October marked a welcome rebound for Canadian exports, following a three-month streak of declining numbers. However, the growth in exports was driven largely by higher prices, rather than a significant increase in volume. The total value of exports rose by 1.1%, but in real terms, the increase was just 0.4%.
The most significant growth came from the metal and non-metallic mineral products sector, which saw a 10.6% increase. A key contributor to this rise was the export of unwrought gold, silver, and platinum group metals, which jumped 20.9% in October. Most of this increase came from higher shipments of gold to the United Kingdom and Hong Kong, continuing a trend seen over the past year. From January to October 2024, exports of unwrought gold alone have increased by 30.2% compared to the same period in 2023.

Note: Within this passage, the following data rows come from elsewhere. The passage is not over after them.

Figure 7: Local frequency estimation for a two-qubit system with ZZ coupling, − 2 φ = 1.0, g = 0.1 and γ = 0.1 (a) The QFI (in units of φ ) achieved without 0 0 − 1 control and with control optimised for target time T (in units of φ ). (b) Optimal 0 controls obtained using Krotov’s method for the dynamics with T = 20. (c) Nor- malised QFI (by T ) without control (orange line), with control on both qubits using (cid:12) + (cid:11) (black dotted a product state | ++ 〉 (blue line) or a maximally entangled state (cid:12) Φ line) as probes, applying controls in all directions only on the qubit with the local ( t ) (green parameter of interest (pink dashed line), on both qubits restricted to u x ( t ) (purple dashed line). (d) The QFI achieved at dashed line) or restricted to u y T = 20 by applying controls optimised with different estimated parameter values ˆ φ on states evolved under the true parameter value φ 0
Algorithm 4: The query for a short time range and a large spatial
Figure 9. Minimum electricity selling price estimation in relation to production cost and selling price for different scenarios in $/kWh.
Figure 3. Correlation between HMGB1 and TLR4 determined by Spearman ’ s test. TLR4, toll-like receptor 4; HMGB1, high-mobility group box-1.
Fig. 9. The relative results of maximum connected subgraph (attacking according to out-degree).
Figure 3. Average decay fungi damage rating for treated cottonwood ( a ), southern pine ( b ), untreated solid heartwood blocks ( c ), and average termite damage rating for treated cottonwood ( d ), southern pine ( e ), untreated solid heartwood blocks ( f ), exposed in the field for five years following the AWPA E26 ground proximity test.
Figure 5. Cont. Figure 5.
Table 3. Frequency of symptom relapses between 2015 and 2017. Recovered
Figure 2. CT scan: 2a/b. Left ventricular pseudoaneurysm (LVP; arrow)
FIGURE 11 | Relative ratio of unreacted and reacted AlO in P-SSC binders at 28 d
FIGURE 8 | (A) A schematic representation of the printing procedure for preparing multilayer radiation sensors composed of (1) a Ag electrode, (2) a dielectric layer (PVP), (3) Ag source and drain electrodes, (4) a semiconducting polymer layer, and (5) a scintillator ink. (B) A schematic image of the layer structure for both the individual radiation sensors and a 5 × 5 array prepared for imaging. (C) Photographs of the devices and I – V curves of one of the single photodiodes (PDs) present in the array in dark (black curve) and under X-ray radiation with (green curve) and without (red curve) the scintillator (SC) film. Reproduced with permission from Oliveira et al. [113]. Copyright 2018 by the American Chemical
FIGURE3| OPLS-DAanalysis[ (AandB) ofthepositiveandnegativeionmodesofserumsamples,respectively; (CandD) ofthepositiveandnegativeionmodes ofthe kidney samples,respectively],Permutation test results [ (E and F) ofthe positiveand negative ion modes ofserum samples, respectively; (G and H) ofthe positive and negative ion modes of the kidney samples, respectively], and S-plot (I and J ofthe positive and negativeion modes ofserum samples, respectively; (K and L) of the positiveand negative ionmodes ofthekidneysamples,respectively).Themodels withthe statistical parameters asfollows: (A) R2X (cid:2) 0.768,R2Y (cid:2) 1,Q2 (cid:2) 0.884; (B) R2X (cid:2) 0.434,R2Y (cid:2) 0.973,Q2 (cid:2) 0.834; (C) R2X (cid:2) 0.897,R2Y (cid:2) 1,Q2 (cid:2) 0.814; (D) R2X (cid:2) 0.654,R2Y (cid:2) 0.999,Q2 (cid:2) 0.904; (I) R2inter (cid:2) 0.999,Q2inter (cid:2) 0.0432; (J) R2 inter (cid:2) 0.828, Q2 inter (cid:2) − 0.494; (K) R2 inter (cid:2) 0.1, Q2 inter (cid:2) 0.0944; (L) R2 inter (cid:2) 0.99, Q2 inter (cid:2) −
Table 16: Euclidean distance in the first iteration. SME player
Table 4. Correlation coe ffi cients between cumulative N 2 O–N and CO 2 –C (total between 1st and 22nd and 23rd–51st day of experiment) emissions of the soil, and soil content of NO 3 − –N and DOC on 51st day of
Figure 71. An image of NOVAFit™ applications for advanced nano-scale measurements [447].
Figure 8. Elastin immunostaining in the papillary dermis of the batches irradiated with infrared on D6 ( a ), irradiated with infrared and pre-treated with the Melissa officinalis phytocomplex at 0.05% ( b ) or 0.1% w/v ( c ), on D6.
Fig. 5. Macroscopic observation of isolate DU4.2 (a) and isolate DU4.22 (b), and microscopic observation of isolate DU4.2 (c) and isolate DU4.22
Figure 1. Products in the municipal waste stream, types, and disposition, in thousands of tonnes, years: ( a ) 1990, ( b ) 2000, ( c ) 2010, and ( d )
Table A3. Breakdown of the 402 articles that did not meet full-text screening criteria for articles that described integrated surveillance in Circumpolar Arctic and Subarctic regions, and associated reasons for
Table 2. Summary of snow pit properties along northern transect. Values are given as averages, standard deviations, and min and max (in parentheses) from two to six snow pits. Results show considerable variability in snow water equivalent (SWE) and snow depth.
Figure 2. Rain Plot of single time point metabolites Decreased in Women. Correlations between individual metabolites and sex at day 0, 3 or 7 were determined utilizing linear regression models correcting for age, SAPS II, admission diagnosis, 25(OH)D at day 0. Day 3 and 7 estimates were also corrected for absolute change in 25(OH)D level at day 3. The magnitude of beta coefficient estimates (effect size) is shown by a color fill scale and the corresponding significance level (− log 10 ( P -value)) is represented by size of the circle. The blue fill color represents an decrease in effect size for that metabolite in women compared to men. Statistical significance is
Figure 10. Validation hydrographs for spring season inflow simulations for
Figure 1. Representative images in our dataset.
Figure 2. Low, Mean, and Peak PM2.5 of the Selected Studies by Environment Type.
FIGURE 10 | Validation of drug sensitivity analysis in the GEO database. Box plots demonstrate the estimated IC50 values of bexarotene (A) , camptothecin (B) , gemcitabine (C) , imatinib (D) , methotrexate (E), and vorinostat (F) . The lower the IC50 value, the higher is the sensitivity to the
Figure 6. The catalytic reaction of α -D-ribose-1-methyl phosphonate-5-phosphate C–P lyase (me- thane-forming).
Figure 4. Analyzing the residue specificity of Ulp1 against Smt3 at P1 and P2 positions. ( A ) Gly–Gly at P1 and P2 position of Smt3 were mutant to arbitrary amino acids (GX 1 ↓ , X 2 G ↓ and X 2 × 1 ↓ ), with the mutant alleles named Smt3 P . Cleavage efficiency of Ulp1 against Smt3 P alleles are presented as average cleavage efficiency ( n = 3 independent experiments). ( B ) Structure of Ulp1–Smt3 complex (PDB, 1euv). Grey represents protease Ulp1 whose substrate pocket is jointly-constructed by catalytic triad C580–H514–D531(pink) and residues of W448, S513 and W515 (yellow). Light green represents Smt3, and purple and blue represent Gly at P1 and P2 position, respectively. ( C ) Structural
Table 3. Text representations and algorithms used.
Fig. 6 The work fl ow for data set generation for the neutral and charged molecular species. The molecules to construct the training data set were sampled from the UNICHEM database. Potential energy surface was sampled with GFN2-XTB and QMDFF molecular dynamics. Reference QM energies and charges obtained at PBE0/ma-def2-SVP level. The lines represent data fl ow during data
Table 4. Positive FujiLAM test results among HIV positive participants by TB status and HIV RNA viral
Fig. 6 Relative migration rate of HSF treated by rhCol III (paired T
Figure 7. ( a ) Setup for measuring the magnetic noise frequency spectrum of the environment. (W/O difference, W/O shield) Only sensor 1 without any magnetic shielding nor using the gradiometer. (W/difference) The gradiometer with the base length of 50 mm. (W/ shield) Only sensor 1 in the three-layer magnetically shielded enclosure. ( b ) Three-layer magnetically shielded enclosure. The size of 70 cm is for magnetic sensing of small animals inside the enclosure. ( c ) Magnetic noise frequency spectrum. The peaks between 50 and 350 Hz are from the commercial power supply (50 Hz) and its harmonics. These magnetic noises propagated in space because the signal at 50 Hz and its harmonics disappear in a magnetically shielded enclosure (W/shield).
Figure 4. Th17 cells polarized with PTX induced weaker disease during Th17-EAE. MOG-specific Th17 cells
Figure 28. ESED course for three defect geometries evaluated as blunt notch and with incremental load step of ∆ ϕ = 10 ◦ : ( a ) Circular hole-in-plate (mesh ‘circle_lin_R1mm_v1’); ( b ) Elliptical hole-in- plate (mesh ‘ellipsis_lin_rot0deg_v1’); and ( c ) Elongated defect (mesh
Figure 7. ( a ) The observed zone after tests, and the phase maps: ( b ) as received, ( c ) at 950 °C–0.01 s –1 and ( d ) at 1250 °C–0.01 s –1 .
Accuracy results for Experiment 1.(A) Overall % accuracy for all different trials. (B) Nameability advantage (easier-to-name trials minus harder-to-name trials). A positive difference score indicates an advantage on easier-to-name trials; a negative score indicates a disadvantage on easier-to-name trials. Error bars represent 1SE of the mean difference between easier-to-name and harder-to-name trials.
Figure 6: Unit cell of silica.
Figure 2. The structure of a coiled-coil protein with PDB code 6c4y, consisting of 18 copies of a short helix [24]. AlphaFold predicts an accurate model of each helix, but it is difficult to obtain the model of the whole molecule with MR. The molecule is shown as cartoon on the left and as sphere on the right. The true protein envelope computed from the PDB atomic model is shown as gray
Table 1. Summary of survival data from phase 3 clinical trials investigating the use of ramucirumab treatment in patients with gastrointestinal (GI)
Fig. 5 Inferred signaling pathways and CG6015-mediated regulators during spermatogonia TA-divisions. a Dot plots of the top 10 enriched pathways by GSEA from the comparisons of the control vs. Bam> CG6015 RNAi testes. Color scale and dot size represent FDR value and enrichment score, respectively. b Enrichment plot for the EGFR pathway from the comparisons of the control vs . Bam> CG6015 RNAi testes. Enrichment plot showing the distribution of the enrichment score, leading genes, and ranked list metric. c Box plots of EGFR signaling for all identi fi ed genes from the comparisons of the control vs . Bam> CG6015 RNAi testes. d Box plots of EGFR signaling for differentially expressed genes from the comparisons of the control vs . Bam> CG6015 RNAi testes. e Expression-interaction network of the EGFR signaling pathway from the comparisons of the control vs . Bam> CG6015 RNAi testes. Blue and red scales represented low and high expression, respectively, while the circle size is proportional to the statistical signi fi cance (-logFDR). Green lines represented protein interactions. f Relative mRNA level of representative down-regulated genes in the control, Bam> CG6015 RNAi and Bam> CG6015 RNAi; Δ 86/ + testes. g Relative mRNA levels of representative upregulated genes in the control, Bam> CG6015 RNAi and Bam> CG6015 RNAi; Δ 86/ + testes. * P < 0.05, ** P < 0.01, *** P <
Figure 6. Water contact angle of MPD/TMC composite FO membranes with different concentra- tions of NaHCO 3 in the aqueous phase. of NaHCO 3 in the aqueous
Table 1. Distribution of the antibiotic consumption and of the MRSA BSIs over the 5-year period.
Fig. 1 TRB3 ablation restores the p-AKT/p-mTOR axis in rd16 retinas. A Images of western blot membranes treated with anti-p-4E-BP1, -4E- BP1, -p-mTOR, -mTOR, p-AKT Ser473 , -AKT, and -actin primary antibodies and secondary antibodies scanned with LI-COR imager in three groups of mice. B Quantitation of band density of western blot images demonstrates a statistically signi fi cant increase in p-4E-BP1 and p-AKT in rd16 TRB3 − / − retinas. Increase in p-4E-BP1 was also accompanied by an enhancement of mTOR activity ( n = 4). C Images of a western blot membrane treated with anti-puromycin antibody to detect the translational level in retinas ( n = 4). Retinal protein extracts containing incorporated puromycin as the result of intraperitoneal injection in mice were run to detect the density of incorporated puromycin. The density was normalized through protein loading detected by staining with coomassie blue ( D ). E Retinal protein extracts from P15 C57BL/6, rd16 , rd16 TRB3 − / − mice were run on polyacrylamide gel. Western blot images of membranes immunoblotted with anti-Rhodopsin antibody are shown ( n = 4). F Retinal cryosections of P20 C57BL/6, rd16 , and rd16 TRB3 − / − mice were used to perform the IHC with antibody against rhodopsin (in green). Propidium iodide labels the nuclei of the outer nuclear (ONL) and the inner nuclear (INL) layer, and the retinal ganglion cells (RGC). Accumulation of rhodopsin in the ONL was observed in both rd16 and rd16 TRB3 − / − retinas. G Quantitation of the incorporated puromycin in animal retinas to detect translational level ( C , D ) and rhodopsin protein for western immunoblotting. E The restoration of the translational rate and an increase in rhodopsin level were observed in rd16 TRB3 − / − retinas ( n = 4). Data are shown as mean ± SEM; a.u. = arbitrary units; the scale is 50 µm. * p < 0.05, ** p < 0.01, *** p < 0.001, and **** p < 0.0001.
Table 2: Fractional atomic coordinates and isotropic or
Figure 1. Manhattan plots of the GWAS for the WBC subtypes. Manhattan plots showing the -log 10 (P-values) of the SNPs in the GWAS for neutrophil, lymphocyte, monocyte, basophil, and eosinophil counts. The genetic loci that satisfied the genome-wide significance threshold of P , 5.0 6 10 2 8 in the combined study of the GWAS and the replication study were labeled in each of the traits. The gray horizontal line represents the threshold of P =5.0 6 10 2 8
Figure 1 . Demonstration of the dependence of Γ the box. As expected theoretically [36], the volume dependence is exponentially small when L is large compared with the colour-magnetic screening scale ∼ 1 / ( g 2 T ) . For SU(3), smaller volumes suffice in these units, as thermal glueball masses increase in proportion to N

Another bright spot for exports was the pharmaceutical sector, which saw a 36.8% jump in October. This was largely due to a sharp increase in shipments of medicinal products to the United States, marking a strong recovery after two months of sharp declines.
However, not all sectors performed equally well. Exports of industrial machinery and parts were down 3.7%, with commercial and service industry machinery, in particular, experiencing a steep 31.5% drop. This decline was largely attributed to lower exports of flight simulators to the U.S.
On the import side, Canada’s merchandise imports rose by 0.5% in October, following a 1.0% decline in September. Higher imports of metal ores and non-metallic minerals (+46.1%) and energy products (+6.2%) helped push the total up. However, this increase was partially offset by declines in imports of consumer goods (-1.6%) and certain industrial products, including chemicals and plastics (-2.3%).
Import data for October was subject to some revisions due to delays in the processing of data at the Canada Border Services Agency (CBSA). The new digital initiative, CARM (Canada Border Services Agency Assessment and Revenue Management), led to the use of estimated values for some imports. This means the data for October could be revised in future reports as the agency completes the processing.
Canada’s trade with the United States showed a slight contraction in October. Exports to the U.S. dropped by 2.8%, while imports from the U.S. rose by 1.1%. This resulted in a narrowing of Canada’s trade surplus with its southern neighbor, from $7.9 billion in September to $6.2 billion in October.
In contrast, trade with countries other than the U.S. performed more positively. Exports to these countries increased by 13.1%, primarily driven by a surge in gold exports to the United Kingdom and Hong Kong. Imports from these countries fell slightly by 0.5%, which helped reduce Canada’s trade deficit with non-U.S. countries from $9.2 billion in September to $7.1 billion in October.
When considering both goods and services, Canada’s overall trade picture showed some improvement. Total exports, including services, rose by 1.0% to $82.5 billion in October, while imports increased by 0.8% to $83.5 billion. As a result, Canada’s combined trade deficit narrowed slightly from $1.1 billion in September to $1.0 billion in October.
The latest numbers suggest that while Canada’s trade balance remains negative, the overall trend is one of modest improvement. The rebound in exports, particularly in sectors like metals and pharmaceuticals, provides a positive outlook for Canada’s international trade. However, challenges such as global price fluctuations and ongoing delays in data processing highlight the complexities of managing trade flows in a rapidly changing world economy.